Trying to understand the filter cache


(Carlos Terron) #1

Hi

I'm trying to understand the filter cache. My base scenario is a index created with this mapping
{ "mappings":{ "logs":{ "properties":{ "timestamp":{ "type": "date" }, "host":{ "type": "string", "index": "not_analyzed" }, "message":{ "type": "string" } } } } }
I load the data and I can make queries like this:

{ "query": { "filtered": { "query": { "match_all": {} }, "filter": { "range": { "timestamp": { "lte": 1452785535, "gte": 1452763935 } } } } } }

A simple range filter between two timestamps. I have some question about this kind of query:

  • The filter is cached? I think that no. Also, I have read in All about caching that in this type of queries is better to disable the caching.
  • The fielddata we load from this queries is cached in RAM and can be reused for other similar query with different timestamp? i.e. if a make a query asking for the last hour from now and then make another one with the last two hour the field data of the first hour is cached by the previous query?

(Adrien Grand) #2

Hi Carlos,

This query will not load fielddata in RAM, it can work directly on the inverted index.

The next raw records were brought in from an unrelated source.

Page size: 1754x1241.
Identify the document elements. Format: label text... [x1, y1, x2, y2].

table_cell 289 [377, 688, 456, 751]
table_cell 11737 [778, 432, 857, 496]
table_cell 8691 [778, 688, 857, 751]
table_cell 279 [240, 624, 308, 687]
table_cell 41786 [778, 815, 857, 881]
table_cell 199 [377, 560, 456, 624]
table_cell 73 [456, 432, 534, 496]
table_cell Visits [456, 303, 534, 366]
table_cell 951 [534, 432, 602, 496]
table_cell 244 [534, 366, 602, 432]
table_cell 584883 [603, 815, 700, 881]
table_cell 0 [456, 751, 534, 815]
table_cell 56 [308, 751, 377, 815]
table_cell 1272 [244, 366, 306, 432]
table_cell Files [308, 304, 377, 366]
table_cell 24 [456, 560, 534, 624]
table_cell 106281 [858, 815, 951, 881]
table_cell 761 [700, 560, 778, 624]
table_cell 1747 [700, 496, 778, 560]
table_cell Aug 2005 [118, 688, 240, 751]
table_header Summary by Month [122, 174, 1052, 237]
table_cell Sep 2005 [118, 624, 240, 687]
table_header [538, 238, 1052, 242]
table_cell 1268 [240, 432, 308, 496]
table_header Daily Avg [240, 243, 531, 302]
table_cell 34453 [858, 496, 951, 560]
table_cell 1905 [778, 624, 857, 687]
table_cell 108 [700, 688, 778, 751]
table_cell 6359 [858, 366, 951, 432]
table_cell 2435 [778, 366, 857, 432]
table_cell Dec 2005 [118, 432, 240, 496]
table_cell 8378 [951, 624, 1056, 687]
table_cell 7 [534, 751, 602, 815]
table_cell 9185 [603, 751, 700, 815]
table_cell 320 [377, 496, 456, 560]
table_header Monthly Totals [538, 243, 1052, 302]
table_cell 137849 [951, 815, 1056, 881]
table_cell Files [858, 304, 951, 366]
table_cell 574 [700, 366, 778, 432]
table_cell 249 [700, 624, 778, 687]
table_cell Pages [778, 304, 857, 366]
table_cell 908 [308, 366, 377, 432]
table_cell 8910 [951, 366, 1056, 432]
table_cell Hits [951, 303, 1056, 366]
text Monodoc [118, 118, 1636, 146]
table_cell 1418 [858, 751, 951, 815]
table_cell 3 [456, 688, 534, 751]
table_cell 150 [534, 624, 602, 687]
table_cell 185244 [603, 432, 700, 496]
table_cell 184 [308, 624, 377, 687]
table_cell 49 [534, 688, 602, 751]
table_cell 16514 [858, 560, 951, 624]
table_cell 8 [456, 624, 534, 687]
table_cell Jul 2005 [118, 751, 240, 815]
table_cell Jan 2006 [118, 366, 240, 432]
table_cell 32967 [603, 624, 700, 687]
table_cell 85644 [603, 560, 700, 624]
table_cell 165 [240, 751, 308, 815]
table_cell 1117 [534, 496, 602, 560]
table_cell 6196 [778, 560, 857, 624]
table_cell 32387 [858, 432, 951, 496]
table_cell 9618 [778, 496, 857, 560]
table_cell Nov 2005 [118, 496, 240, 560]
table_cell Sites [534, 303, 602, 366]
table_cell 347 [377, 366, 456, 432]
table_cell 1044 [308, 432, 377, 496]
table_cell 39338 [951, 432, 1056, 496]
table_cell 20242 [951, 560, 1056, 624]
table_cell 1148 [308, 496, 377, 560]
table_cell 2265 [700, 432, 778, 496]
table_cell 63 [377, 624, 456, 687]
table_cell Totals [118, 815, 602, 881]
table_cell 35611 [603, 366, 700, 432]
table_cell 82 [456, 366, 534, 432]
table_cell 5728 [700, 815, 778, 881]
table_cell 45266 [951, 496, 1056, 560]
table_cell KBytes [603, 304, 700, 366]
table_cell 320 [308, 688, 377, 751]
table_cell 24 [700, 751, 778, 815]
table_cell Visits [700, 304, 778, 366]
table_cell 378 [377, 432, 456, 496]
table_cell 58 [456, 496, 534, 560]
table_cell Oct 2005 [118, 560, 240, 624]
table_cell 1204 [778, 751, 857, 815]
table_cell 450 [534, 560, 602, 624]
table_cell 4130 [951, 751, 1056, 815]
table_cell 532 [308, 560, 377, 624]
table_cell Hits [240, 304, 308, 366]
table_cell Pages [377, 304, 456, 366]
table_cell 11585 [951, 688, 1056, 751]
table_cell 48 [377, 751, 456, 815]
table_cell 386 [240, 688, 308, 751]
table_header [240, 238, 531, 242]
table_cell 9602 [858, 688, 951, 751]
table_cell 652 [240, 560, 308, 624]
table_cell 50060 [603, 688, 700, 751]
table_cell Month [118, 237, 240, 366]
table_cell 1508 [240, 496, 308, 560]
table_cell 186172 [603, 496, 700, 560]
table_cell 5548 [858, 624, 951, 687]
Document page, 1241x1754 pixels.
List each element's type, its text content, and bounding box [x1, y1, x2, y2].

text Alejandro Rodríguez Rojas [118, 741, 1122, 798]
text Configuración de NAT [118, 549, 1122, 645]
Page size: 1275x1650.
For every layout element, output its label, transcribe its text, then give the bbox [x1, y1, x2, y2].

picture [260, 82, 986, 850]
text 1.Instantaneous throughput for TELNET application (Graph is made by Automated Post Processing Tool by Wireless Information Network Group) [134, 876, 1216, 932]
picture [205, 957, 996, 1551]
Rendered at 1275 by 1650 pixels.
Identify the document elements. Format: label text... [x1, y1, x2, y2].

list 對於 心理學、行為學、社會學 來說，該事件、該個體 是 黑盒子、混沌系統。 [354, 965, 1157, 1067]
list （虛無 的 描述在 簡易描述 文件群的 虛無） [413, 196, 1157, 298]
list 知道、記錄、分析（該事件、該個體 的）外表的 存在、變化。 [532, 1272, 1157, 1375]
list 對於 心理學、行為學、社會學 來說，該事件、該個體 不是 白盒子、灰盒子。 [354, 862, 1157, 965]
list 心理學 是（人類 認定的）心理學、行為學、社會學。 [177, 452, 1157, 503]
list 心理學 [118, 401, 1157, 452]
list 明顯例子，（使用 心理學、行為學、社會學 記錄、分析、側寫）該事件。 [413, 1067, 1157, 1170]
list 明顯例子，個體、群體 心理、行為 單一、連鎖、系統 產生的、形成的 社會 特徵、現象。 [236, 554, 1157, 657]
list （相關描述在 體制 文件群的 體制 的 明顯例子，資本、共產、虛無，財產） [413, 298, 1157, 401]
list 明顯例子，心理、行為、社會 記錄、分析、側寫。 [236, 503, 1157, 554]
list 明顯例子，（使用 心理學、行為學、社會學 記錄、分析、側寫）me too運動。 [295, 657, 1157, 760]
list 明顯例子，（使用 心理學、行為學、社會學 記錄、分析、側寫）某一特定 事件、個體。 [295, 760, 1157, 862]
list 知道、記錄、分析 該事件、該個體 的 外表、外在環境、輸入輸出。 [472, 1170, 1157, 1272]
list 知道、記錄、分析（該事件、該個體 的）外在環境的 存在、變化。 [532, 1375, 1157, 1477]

Regarding caching, the match_all will never get cached (it is already super fast) however the range filter will get cached if it is reused across queries.


(Carlos Terron) #3

Thanks

but the range only if it is the same query. If I change the "gte" or "lte" to other timestamp, I'm out of this caching, or ES is intelligent and add / remove to the previous data.


(system) #4